As part of its ruling, announced publicly on Thursday, the UKGC said White Gaming will pay the regulatory settlement “in lieu of a financial penalty.” In addition, White Hat Gaming confirmed its commitment to improving procedures going forward. The settlement funds will go towards the commission’s National Strategy to Reduce Gambling Harms.

Further details of the investigation

The UKGC began a full investigation into White Hat Gaming after a compliance assessment in March 2019. It found failings on four White Hat Gaming websites, namely The Grand Ivy Casino, 21 Casino, Hello Casino, and Dream Vegas.

The regulator outlined three cases in which the company failed to conduct satisfactory customer checks. In the first case, White Hat Gaming did not conduct source of funds checks when a customer lost £70,000 ($95,560) in three months. In the two other instances, the commission said White Hat Gaming had “ineffective interaction” with customers. One customer lost £50,000 ($68,257) in six hours, while the other blew £85,000 ($116,037) in just over one hour.

After announcing the ruling, Richard Watson, executive director of the UKGC, confirmed a continued commitment to compliance enforcement. He said: “We will continue our work to raise standards in the industry and continue to hold failing operators to account.”

The commission’s compliance strategy

On April 25, 2019, the UKGC launched a new three-year strategy with the aim of reducing gambling harm. Titled the National Strategy to Reduce Gambling Harms, the plan focused on two main areas.
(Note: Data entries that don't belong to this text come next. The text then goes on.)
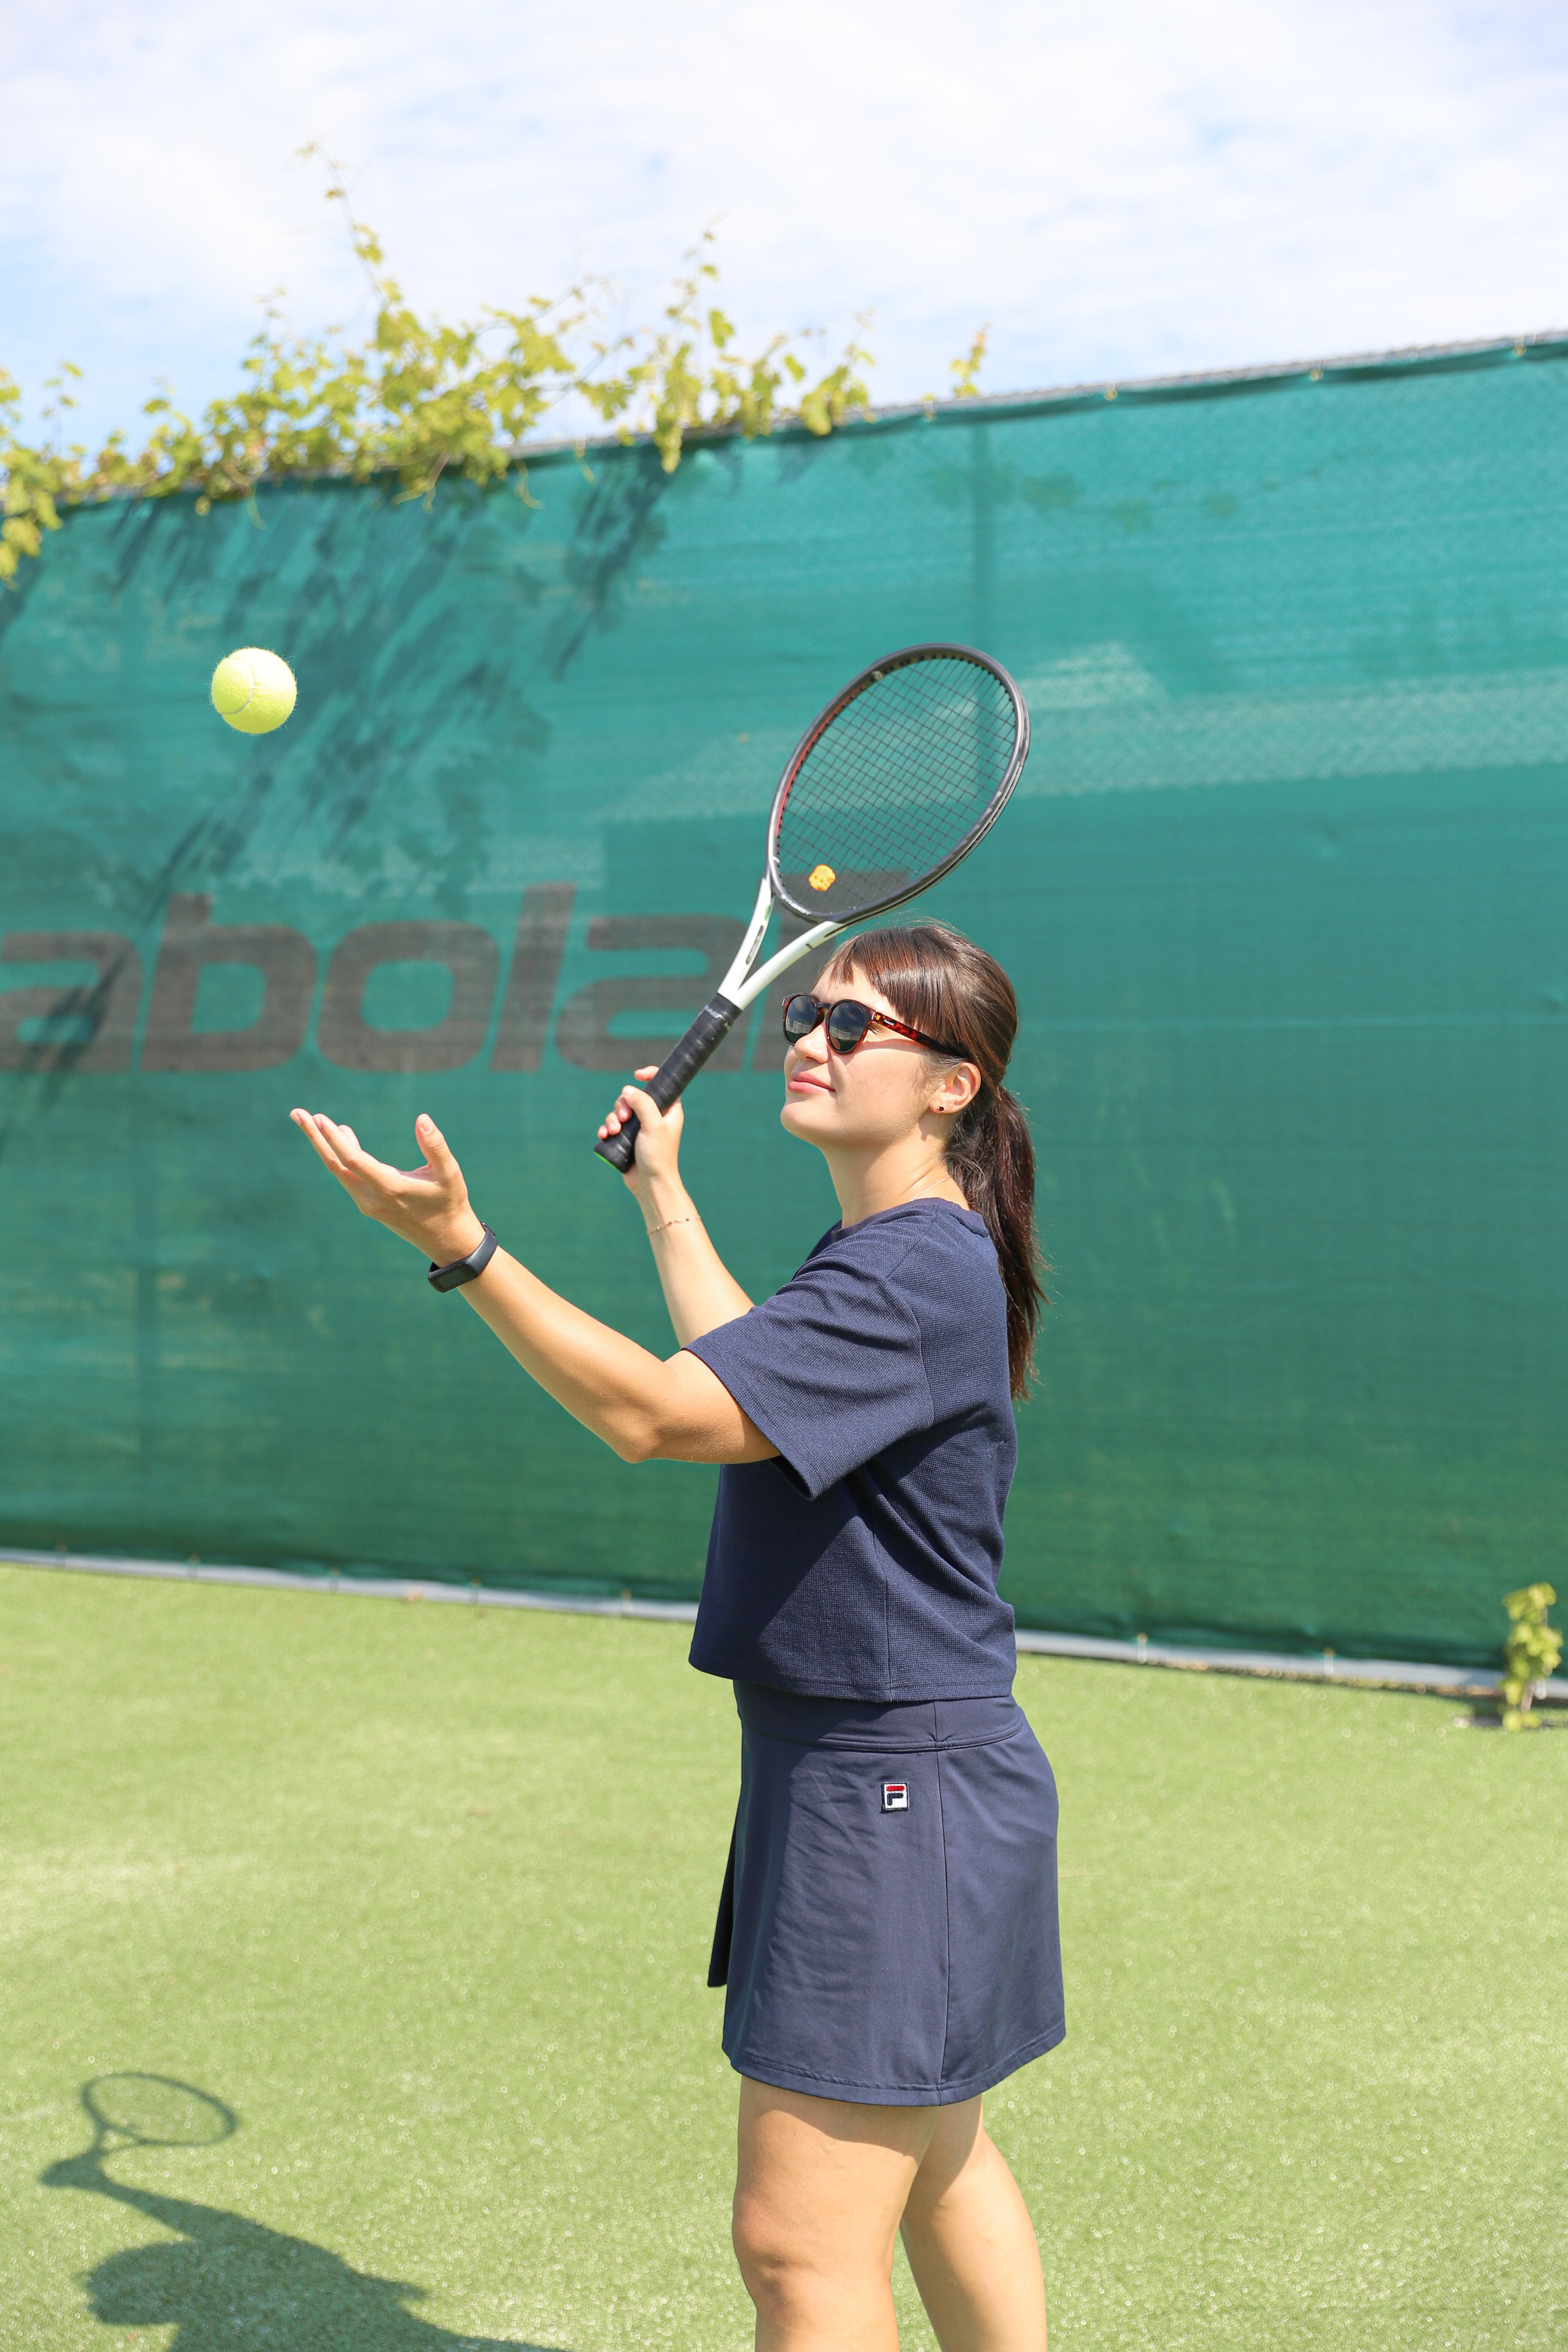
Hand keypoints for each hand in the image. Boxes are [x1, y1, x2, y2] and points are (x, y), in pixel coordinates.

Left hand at [289, 1108, 486, 1263]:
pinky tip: (342, 1136)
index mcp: (390, 1188)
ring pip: (338, 1171)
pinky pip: (348, 1177)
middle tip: (296, 1113)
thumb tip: (422, 1118)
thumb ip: (435, 1146)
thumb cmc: (450, 1203)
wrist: (445, 1240)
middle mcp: (371, 1198)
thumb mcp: (449, 1173)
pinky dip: (340, 1155)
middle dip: (315, 1137)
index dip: (334, 1138)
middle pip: (335, 1164)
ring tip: (311, 1119)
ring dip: (323, 1145)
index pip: (353, 1160)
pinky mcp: (368, 1205)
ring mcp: (367, 1204)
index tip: (320, 1118)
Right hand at [597, 1067, 683, 1194]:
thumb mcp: (654, 1125)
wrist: (650, 1184)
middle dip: (623, 1105)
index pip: (662, 1084)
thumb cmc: (658, 1155)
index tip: (637, 1075)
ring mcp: (639, 1128)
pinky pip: (612, 1126)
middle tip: (624, 1118)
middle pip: (634, 1097)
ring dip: (612, 1118)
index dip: (650, 1075)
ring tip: (613, 1131)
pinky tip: (604, 1135)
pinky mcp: (626, 1140)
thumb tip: (627, 1090)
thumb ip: (643, 1103)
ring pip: (620, 1111)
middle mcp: (654, 1117)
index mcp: (668, 1110)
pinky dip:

This included the prevention of gambling harm and providing treatment for those already suffering from addiction.

three months after the plan’s announcement, Entain-owned Ladbrokes Coral received a £5.9m ($8m) fine

As part of its strategy, the commission said it would take a “firm regulatory enforcement approach” to ensure compliance. Since then, there have been a number of high-profile fines. Just three months after the plan’s announcement, Entain-owned Ladbrokes Coral received a £5.9m ($8m) fine for social responsibility and anti-money laundering failures.

In addition to stricter regulatory enforcement, the UKGC announced its intention to increase investment in gambling harm research. This included plans for the establishment of a National Research Centre and National Data Repository. In 2019, commission chairman William Moyes said the scheme would help society “better understand the full range of harms and how to protect against them.”